My practice is rooted in contemporary painting and abstraction and explores how personal histories and shared narratives shape our experience of place. I am interested in navigation, mapping, and orientation, and in how we find our bearings physically, emotionally, and over time. Ideas of landscape, territory, and belonging recur throughout the work as ways of thinking about meaning as something lived and accumulated rather than fixed.
I hold a BA from the University of Pennsylvania and an MFA from the School of the Art Institute of Chicago, and I have exhibited internationally for over four decades. These experiences continue to inform a practice grounded in sustained looking, material sensitivity, and the slow unfolding of meaning.
I work through collation and layering, bringing together paint, ink, glass, resin, paper, and drawing. These layered surfaces create depth and transparency that echo historic maps, routes, and the gradual construction of knowledge. Portraiture and self-portraiture are integral to this process, approached not as static likenesses but as evolving sites of attention and recognition.
Light is central to my practice, functioning as a measure of time, a guide for looking, and a structuring force. I am influenced by early Italian painting, particularly its devotion to light, surface, and duration, where meaning unfolds through sustained observation rather than predetermined outcomes. In the studio, I think of myself as a shape-shifter in this older sense: attentive, responsive, and willing to let the work reveal itself through process.
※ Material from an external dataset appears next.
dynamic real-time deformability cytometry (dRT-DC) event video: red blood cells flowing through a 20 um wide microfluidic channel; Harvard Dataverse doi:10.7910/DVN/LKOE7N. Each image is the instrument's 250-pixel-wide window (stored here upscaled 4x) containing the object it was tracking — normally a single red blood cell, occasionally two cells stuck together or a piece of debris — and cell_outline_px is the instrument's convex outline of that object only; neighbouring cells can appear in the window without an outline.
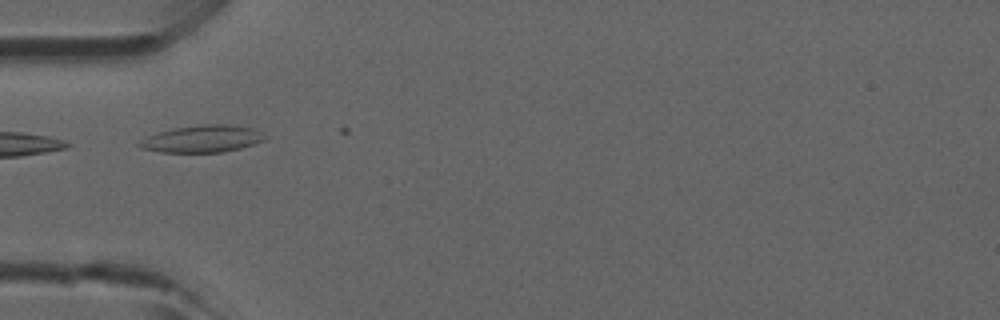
{"species": "common noctule bat (a hibernating species)", "species_latin": "Nyctalus noctula", "temperature_condition": "room temperature", "stored_images_in_passage": 2, "camera_frame_rate_fps": 3000, "um_per_image_px": 0.085, "animal": {"sex": "male", "forearm_length_mm": 52.5}, "frame": {"image": 1, "passage_image": 1, "time_ms": 0.0, "image_size_px": [1000, 320], "cell_outline_px": [[268, 136], [264, 140], [240, 148], [224, 152], [160, 152], [140, 148], [136, 144], [140, 140], [148, 136], [172, 128], [200, 124], [228, 124], [252, 128]], "centroid_in_image_um": [17.18, 11.8], "position_along_channel_um": 67.8, "area_um2": 19.83}}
In 2024–2025, I was one of eight artists invited to work at Benton End over the course of a year, the first artists to return there since the death of Cedric Morris. That experience reinforced my interest in cycles of time, seasonal change, and the value of patience, care, and openness in painting. Across my work, I aim to create spaces where inner and outer landscapes meet, inviting viewers to slow down, look closely, and find their own orientation.